Когда мы встали в порту Нового Орлеана, я незамедлительно снял две комнаты в гостинице возле реки, отправился прямиком к судовому агенту и попросил два билета на первое же судно во Францию. Пароход на Марсель уходит через три дня, сообщили мне, и я без рассуждений приобрел два места в первом классе. Вернулся в отель, обнаружил Жанну и Берту запертыми в комнате, где до того их и оставил. Я заверил их, что продажа им не грозит, показал только что купленные билеты.

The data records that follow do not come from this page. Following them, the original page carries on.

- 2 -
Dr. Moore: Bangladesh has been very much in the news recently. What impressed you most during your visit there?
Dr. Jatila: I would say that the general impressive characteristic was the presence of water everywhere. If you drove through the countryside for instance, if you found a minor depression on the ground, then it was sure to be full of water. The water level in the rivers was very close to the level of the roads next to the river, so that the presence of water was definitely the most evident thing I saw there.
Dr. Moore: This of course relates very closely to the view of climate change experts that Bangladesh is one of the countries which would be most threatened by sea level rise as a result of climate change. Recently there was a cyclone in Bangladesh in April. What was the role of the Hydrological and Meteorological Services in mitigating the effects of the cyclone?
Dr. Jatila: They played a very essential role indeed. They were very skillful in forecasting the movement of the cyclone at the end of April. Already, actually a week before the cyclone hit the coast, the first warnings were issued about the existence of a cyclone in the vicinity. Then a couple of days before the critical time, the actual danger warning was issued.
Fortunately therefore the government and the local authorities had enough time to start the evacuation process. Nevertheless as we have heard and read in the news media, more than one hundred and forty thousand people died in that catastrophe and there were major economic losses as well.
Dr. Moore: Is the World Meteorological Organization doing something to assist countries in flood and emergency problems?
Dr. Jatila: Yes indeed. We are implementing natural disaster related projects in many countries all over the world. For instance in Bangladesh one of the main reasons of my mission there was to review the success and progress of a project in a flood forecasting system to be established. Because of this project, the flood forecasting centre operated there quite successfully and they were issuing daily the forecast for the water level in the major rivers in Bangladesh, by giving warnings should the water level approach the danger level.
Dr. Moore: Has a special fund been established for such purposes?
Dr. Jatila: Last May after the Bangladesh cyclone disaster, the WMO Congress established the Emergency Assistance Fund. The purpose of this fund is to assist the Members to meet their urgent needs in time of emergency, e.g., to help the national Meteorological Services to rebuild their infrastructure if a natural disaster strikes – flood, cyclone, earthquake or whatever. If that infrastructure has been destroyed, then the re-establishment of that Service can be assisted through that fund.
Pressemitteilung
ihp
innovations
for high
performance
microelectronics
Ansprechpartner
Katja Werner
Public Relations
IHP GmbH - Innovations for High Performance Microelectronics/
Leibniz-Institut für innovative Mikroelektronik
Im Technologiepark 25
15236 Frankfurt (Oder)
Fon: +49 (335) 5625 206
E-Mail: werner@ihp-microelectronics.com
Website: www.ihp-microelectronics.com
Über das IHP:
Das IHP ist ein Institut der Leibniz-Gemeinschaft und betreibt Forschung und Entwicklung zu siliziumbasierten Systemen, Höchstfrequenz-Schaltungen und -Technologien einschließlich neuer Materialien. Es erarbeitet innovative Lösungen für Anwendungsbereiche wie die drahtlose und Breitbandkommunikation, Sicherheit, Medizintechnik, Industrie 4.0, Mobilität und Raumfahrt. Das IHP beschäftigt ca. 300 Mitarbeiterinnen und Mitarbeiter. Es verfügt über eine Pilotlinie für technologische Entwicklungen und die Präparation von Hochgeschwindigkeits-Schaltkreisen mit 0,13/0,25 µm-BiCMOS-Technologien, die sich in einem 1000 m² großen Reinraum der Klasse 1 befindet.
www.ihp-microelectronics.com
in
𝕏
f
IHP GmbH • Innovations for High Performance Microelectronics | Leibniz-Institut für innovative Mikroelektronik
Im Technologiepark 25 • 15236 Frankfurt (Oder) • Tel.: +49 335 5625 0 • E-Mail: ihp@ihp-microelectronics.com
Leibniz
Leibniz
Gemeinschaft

Следующие два дня прошли в непрестанной суете и подготовке к отплытию. Я пошел к дантисту, он заменил сломанные золотые зубы новыми — счет я отправил Дезире на плантацию. Потом я распродал немалое число ценных вещиц, украденных с плантации. Я сопровождал мать и дочь к разным портным-креолкам, мы приобретали платья, багаж и продукты, которые понадобятся в дороге, все счета я отправлял Дезире на плантацию. А еще я купил небольшой молоток, счет за который тоже отправил Дезире на плантацию. В день отплытия мы вернулись после завтрака к себе в номер, и я сообщил женщинам: настал их час вырваться на свободу. Взял все деньги, выданные мне Дезире, и положил их на стол у окна. Снял обручальное кольцо, кольцо-печатку, карманные часы, положил туда же. Вынул старые золотые зубы, добавил к добыче, сгреб ее в кучку. Все это, сказал я им, ваше, и они очень обрадовались.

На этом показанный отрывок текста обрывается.